:: WORK ITEM ::
Verbatim copy, images excluded: write out each record shown below.
· · · ·
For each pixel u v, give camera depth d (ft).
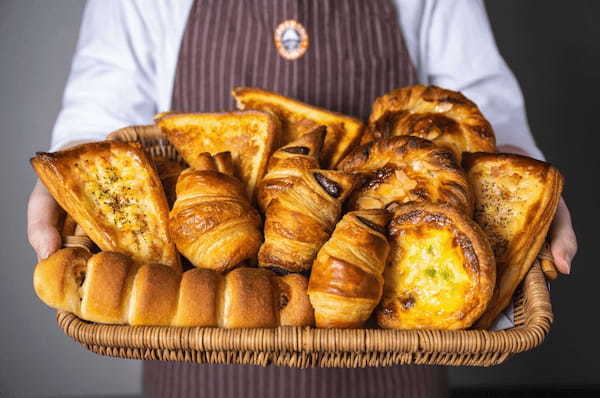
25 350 5.74
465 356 2.27
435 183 2.50
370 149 2.67
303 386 3.19
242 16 3.33
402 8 3.47
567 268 2.56
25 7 5.63
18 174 5.71
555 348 6.36
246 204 2.55
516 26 6.20
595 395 6.27
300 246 2.41
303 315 2.34
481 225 2.58
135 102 3.58
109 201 2.60
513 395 6.27
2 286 5.70
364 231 2.31
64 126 3.52
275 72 3.34
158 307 2.29
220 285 2.34
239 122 2.85
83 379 5.82
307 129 2.94
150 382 3.57
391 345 2.20
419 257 2.39
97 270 2.33
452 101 2.88
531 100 6.33
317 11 3.30
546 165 2.65
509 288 2.49
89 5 3.73
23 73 5.67
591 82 6.23
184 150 2.90
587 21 6.13
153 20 3.54
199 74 3.40
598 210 6.33
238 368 3.23
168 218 2.59
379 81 3.41
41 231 2.54
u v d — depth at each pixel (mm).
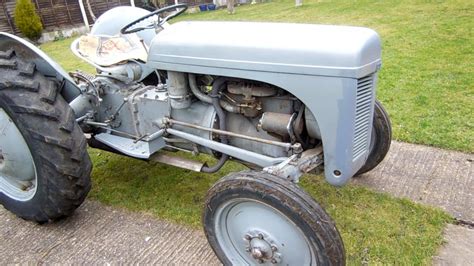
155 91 2352
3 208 2641
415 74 4422
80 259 2115
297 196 1521
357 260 1962
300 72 1600
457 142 2934
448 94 3791
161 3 13734
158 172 2918
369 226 2180
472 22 6633
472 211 2232
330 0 11367
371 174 2656
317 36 1622
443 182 2508
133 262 2068
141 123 2391
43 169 2111
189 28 2004
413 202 2344
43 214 2291
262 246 1737
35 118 2045
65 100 2295
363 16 8344
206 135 2121
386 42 5977
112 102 2479
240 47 1735
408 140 3025
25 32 10898
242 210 1748
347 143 1641
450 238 2059
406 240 2062
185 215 2402
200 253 2100
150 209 2488
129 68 2426
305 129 1836
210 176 2818
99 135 2572
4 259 2148
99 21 2818
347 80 1517
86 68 6449
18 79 2074
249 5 13523
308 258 1650
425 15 7664
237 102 1987
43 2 11680
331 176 1737
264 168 1796
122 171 2973
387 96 3861
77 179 2150
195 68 1896
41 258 2139
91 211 2514
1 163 2383
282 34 1708
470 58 4812
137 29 2445
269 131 1878
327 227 1497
· · · ·
:: TASK RESPONSE ::
For each pixel u v, give camera depth d (ft).
25 350 5.74
465 356 2.27
435 183 2.50
370 149 2.67
303 386 3.19
242 16 3.33
402 8 3.47
567 268 2.56
25 7 5.63
18 174 5.71
555 348 6.36
246 204 2.55
516 26 6.20
595 395 6.27
300 246 2.41
303 315 2.34
481 225 2.58
135 102 3.58
109 201 2.60
513 395 6.27
2 286 5.70
364 231 2.31
64 126 3.52
275 72 3.34
158 307 2.29
220 285 2.34
239 122 2.85
83 379 5.82
307 129 2.94
150 382 3.57
391 345 2.20
419 257 2.39
97 270 2.33
452 101 2.88
531 100 6.33
317 11 3.30
546 165 2.65
509 288 2.49
89 5 3.73
23 73 5.67
591 82 6.23
184 150 2.90
587 21 6.13
153 20 3.54
199 74 3.40
598 210 6.33
238 368 3.23
168 218 2.59
379 81 3.41
41 231 2.54
u v d — depth at each pixel (mm).
155 91 2352
3 208 2641
415 74 4422
80 259 2115
297 196 1521
357 260 1962
300 72 1600
457 142 2934
448 94 3791
161 3 13734
158 172 2918
369 226 2180
472 22 6633
472 211 2232
330 0 11367
371 174 2656
317 36 1622
443 182 2508
133 262 2068
141 123 2391
43 169 2111
189 28 2004
413 202 2344
43 214 2291
262 246 1737
35 118 2045
65 100 2295
363 16 8344
206 135 2121
386 42 5977
112 102 2479
240 47 1735
408 140 3025
25 32 10898
242 210 1748
347 143 1641
450 238 2059
406 240 2062
185 215 2402
200 253 2100
150 209 2488
129 68 2426
305 129 1836
210 176 2818
99 135 2572
4 259 2148
99 21 2818
347 80 1517
86 68 6449
18 79 2074
249 5 13523
308 258 1650
425 15 7664
237 102 1987
43 2 11680
331 176 1737
264 168 1796
122 171 2973
387 96 3861
77 179 2150
195 68 1896
41 258 2139
91 211 2514
1 163 2383
282 34 1708
470 58 4812
137 29 2445
269 131 1878
327 227 1497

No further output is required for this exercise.